Description: Co-funded by the European Commission, the Everywhere Project is a consortium comprising partners from the UK, Italy, France, Poland, Cyprus, Slovenia, Spain and Hungary. The project aims to develop and validate an innovative and culturally adapted European model of HIV prevention targeting MSM across Europe. This paper will report on the findings of 54 in-depth interviews conducted by social mediators with managers and owners of MSM-related businesses eg saunas, pubs and clubs, travel agents and hotels. The interviews explored the business sector´s attitudes to and ability to support HIV prevention initiatives and the benefits of a Europe-wide seal of social responsibility in HIV prevention. Specific elements of the proposed seal were canvassed eg provision of prevention materials and information about HIV testing and treatment and sexual health matters, staff training, cleaning and hygiene activities and a committment to anti discrimation for HIV positive people.

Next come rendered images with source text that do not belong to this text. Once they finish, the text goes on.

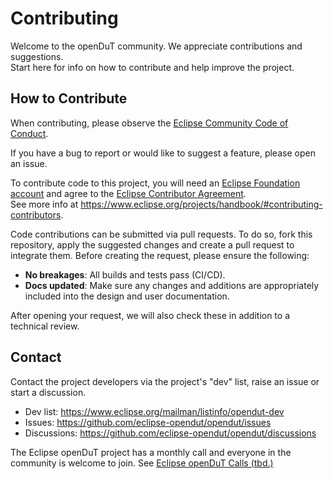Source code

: # Contributing

Welcome to the openDuT community. We appreciate contributions and suggestions.  
Start here for info on how to contribute and help improve the project.

## How to Contribute

When contributing, please observe the [Eclipse Community Code of Conduct](./CODE_OF_CONDUCT.md).

If you have a bug to report or would like to suggest a feature, please open an issue.

To contribute code to this project, you will need an [Eclipse Foundation account](https://accounts.eclipse.org/) and agree to the [Eclipse Contributor Agreement](https://www.eclipse.org/legal/ECA.php).  
See more info at <https://www.eclipse.org/projects/handbook/#contributing-contributors>.

Code contributions can be submitted via pull requests.
To do so, fork this repository, apply the suggested changes and create a pull request to integrate them.
Before creating the request, please ensure the following:

- **No breakages**: All builds and tests pass (CI/CD).
- **Docs updated**: Make sure any changes and additions are appropriately included into the design and user documentation.

After opening your request, we will also check these in addition to a technical review.

## Contact

Contact the project developers via the project's "dev" list, raise an issue or start a discussion.

* Dev list: https://www.eclipse.org/mailman/listinfo/opendut-dev
* Issues: https://github.com/eclipse-opendut/opendut/issues
* Discussions: https://github.com/eclipse-opendut/opendut/discussions

The Eclipse openDuT project has a monthly call and everyone in the community is welcome to join.
See [Eclipse openDuT Calls (tbd.)](https://example.com)
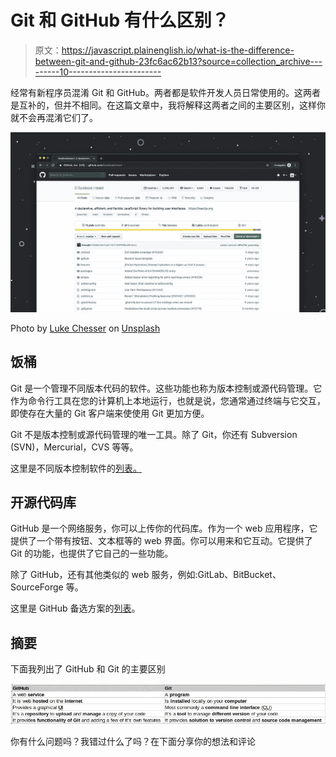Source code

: # Git 和 GitHub 有什么区别？

> 原文：<https://javascript.plainenglish.io/what-is-the-difference-between-git-and-github-23fc6ac62b13?source=collection_archive---------10----------------------->

经常有新程序员混淆 Git 和 GitHub。两者都是软件开发人员日常使用的。这两者是互补的，但并不相同。在这篇文章中，我将解释这两者之间的主要区别，这样你就不会再混淆它们了。

![](img/4eeeaa10dd8e5e5cb26fcd150dbb691c.png)

Photo by [Luke Chesser](https://unsplash.com/@lukechesser?utm_source=medium&utm_medium=referral) on [Unsplash](https://unsplash.com?utm_source=medium&utm_medium=referral)

## 饭桶

Git 是一个管理不同版本代码的软件。这些功能也称为版本控制或源代码管理。它作为命令行工具在您的计算机上本地运行，也就是说，您通常通过终端与它交互，即使存在大量的 Git 客户端来使使用 Git 更加方便。

Git 不是版本控制或源代码管理的唯一工具。除了 Git，你还有 Subversion (SVN)，Mercurial，CVS 等等。

这里是不同版本控制软件的[列表。](https://en.wikipedia.org/wiki/Comparison_of_version-control_software)

## 开源代码库

GitHub 是一个网络服务，你可以上传你的代码库。作为一个 web 应用程序，它提供了一个带有按钮、文本框等的 web 界面。你可以用来和它互动。它提供了 Git 的功能，也提供了它自己的一些功能。

除了 GitHub，还有其他类似的 web 服务，例如:GitLab、BitBucket、SourceForge 等。

这里是 GitHub 备选方案的[列表](https://www.tecmint.com/github-alternatives-to-host-open-source-projects/)。

## 摘要

下面我列出了 GitHub 和 Git 的主要区别

![](img/75ab74066c8065f02ca96ea10f500595.png)

你有什么问题吗？我错过什么了吗？在下面分享你的想法和评论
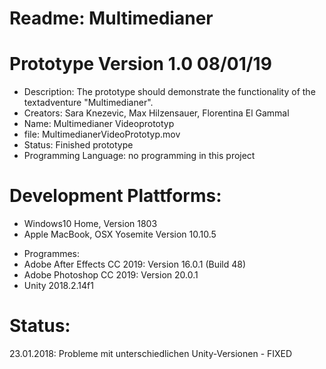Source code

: # Readme: Multimedianer

# Prototype Version 1.0 08/01/19
- Description: The prototype should demonstrate the functionality of the textadventure "Multimedianer".
- Creators: Sara Knezevic, Max Hilzensauer, Florentina El Gammal
- Name: Multimedianer Videoprototyp
- file: MultimedianerVideoPrototyp.mov
- Status: Finished prototype
- Programming Language: no programming in this project

# Development Plattforms:
+ Windows10 Home, Version 1803
+ Apple MacBook, OSX Yosemite Version 10.10.5
- Programmes:
- Adobe After Effects CC 2019: Version 16.0.1 (Build 48)
- Adobe Photoshop CC 2019: Version 20.0.1
- Unity 2018.2.14f1

# Status:
23.01.2018: Probleme mit unterschiedlichen Unity-Versionen - FIXED
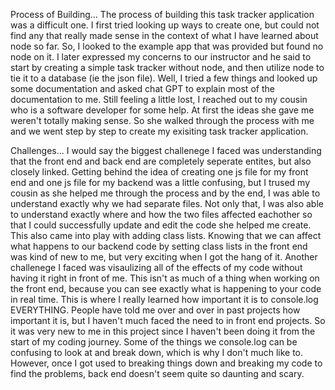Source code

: Process of Building...
The process of building this task tracker application was a difficult one. I first tried looking up ways to create one, but could not find any that really made sense in the context of what I have learned about node so far. So, I looked to the example app that was provided but found no node on it. I later expressed my concerns to our instructor and he said to start by creating a simple task tracker without node, and then utilize node to tie it to a database (ie the json file).
Well, I tried a few things and looked up some documentation and asked chat GPT to explain most of the documentation to me. Still feeling a little lost, I reached out to my cousin who is a software developer for some help.
At first the ideas she gave me weren't totally making sense. So she walked through the process with me and we went step by step to create my exisiting task tracker application.

Challenges...
I would say the biggest challenege I faced was understanding that the front end and back end are completely seperate entites, but also closely linked. Getting behind the idea of creating one js file for my front end and one js file for my backend was a little confusing, but I trused my cousin as she helped me through the process and by the end, I was able to understand exactly why we had separate files. Not only that, I was also able to understand exactly where and how the two files affected eachother so that I could successfully update and edit the code she helped me create. This also came into play with adding class lists. Knowing that we can affect what happens to our backend code by setting class lists in the front end was kind of new to me, but very exciting when I got the hang of it.
Another challenege I faced was visaulizing all of the effects of my code without having it right in front of me. This isn't as much of a thing when working on the front end, because you can see exactly what is happening to your code in real time. This is where I really learned how important it is to console.log EVERYTHING. People have told me over and over in past projects how important it is, but I haven't much faced the need to in front end projects. So it was very new to me in this project since I haven't been doing it from the start of my coding journey. Some of the things we console.log can be confusing to look at and break down, which is why I don't much like to. However, once I got used to breaking things down and breaking my code to find the problems, back end doesn't seem quite so daunting and scary.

Lessons learned: A number of distinct themes emerged from the qualitative data analysis including: diverse cultural perspectives on and contexts for HIV prevention; heterogeneity of MSM target group; and key role of NGOs in HIV prevention. This paper will elicit common strategies and synergies from across the partnership and present a model of HIV prevention for a range of different MSM-related businesses.
Next steps: While the cultural, historical, political, economical and legal differences between the different countries of Europe are important challenges for the Everywhere Project, these same challenges also present important opportunities for cross cultural transfer of knowledge between partners and across Europe.